- **DATA FOR THIS TASK**
————

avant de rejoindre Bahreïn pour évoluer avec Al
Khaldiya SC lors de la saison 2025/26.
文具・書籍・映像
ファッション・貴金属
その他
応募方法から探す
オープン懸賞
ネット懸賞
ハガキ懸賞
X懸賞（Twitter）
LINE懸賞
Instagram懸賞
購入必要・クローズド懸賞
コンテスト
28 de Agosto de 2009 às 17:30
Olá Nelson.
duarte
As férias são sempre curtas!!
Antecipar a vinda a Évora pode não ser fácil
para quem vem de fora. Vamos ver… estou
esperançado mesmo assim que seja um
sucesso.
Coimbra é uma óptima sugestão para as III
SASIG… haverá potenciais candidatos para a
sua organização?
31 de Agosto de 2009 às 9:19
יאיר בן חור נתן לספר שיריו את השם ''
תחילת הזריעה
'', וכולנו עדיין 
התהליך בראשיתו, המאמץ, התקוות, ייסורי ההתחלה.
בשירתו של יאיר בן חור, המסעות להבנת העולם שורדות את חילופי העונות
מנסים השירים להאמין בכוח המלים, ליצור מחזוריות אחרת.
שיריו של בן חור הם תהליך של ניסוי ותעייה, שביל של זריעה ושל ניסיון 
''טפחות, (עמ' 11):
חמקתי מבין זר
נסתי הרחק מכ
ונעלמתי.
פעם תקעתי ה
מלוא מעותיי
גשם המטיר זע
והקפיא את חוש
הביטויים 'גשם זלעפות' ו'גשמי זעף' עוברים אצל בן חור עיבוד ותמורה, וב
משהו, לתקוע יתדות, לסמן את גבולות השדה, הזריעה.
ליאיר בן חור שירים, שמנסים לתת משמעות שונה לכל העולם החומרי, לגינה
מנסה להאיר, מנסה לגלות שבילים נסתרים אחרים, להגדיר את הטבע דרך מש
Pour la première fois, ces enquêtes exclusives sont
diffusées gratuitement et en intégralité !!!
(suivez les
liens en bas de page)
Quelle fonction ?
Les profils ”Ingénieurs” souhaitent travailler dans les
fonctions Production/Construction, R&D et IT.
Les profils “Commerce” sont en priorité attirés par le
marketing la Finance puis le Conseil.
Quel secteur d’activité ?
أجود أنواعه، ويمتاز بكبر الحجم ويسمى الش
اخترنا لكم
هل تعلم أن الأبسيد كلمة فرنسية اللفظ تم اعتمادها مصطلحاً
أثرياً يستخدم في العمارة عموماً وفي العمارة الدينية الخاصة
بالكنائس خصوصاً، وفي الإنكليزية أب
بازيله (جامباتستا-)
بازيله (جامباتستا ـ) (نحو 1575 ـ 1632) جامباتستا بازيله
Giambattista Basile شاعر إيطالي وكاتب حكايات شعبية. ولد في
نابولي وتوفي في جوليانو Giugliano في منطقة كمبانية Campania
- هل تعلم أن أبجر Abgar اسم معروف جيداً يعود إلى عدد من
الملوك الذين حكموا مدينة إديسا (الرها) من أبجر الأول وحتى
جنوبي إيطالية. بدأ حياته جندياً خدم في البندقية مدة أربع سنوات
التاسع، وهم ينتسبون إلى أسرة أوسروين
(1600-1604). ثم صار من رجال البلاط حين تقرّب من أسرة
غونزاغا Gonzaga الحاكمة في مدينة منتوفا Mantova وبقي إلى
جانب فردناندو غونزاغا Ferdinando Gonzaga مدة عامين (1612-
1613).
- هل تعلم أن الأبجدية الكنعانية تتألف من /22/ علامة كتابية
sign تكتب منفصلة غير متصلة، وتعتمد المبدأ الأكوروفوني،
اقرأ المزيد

————

- **TRY IT**
Give back every line of the entries above word for word, in the same order.

- **RESULT BELOW**
avant de rejoindre Bahreïn pour évoluer avec Al
Khaldiya SC lors de la saison 2025/26.
文具・書籍・映像
ファッション・貴金属
その他
応募方法から探す
オープン懸賞
ネット懸賞
ハガキ懸賞
X懸賞（Twitter）
LINE懸賞
Instagram懸賞
購入必要・クローズド懸賞
コンテスト
28 de Agosto de 2009 às 17:30
Olá Nelson.
duarte
As férias são sempre curtas!!
Antecipar a vinda a Évora pode não ser fácil
para quem vem de fora. Vamos ver… estou
esperançado mesmo assim que seja um
sucesso.
Coimbra é uma óptima sugestão para as III
SASIG… haverá potenciais candidatos para a
sua organização?
31 de Agosto de 2009 às 9:19
יאיר בן חור נתן לספר שיריו את השם ''
תחילת הזריעה
'', וכולנו עדיין 
התהליך בראשיתו, המאמץ, התקוות, ייסורי ההתחלה.
בשירתו של יאיר בן חור, המסעות להבנת העולם שורדות את חילופי העונות
מנסים השירים להאמין בכוח המלים, ליצור מחזוריות אחרת.
שיריו של בן חור הם תהליך של ניסוי ותעייה, שביל של זריעה ושל ניסיון 
''טפחות, (עמ' 11):
חמקתי מבין זר
נסתי הרחק מכ
ונעלמתי.
פעם תקעתי ה
מלוא מעותיי
גשם המטיר זע
והקפיא את חוש
הביטויים 'גשם זלעפות' ו'גשמי זעף' עוברים אצל בן חור עיבוד ותמורה, וב
משהו, לתקוע יתדות, לסמן את גבולות השדה, הזריעה.
ליאיר בן חור שירים, שמנסים לתת משמעות שונה לכל העולם החומרי, לגינה
מנסה להאיר, מנסה לגלות שבילים נסתרים אחרים, להגדיר את הטבע דרך מש
Pour la première fois, ces enquêtes exclusives sont
diffusées gratuitement et en intégralité !!!
(suivez les
liens en bas de page)
Quelle fonction ?
Les profils ”Ingénieurs” souhaitent travailler dans les
fonctions Production/Construction, R&D et IT.
Les profils “Commerce” sont en priorité attirés par le
marketing la Finance puis le Conseil.
Quel secteur d’activité ?
أجود أنواعه، ويمتاز بكبر الحجم ويسمى الش
اخترنا لكم
هل تعلم أن الأبسيد كلمة فرنسية اللفظ تم اعتمادها مصطلحاً
أثرياً يستخدم في العمارة عموماً وفي العمارة الدينية الخاصة
بالكنائس خصوصاً، وفي الإنكليزية أب
بازيله (جامباتستا-)
بازيله (جامباتستا ـ) (نحو 1575 ـ 1632) جامباتستا بازيله
Giambattista Basile شاعر إيطالي وكاتب حكايات شعبية. ولد في
نابولي وتوفي في جوليانو Giugliano في منطقة كمبانية Campania
- هل تعلم أن أبجر Abgar اسم معروف جيداً يعود إلى عدد من
الملوك الذين حكموا مدينة إديسا (الرها) من أبجر الأول وحتى
جنوبي إيطالية. بدأ حياته جندياً خدم في البندقية مدة أربع سنوات
التاسع، وهم ينتسبون إلى أسرة أوسروين
(1600-1604). ثم صار من رجال البلاط حين تقرّب من أسرة
غونزاغا Gonzaga الحاكمة في مدينة منتوفا Mantova وبقي إلى
جانب فردناندو غونزاغا Ferdinando Gonzaga مدة عامين (1612-
1613).
- هل تعلم أن الأبجدية الكنعانية تتألف من /22/ علامة كتابية
sign تكتب منفصلة غير متصلة، وتعتمد المبدأ الأكوروفوني،
اقرأ المزيد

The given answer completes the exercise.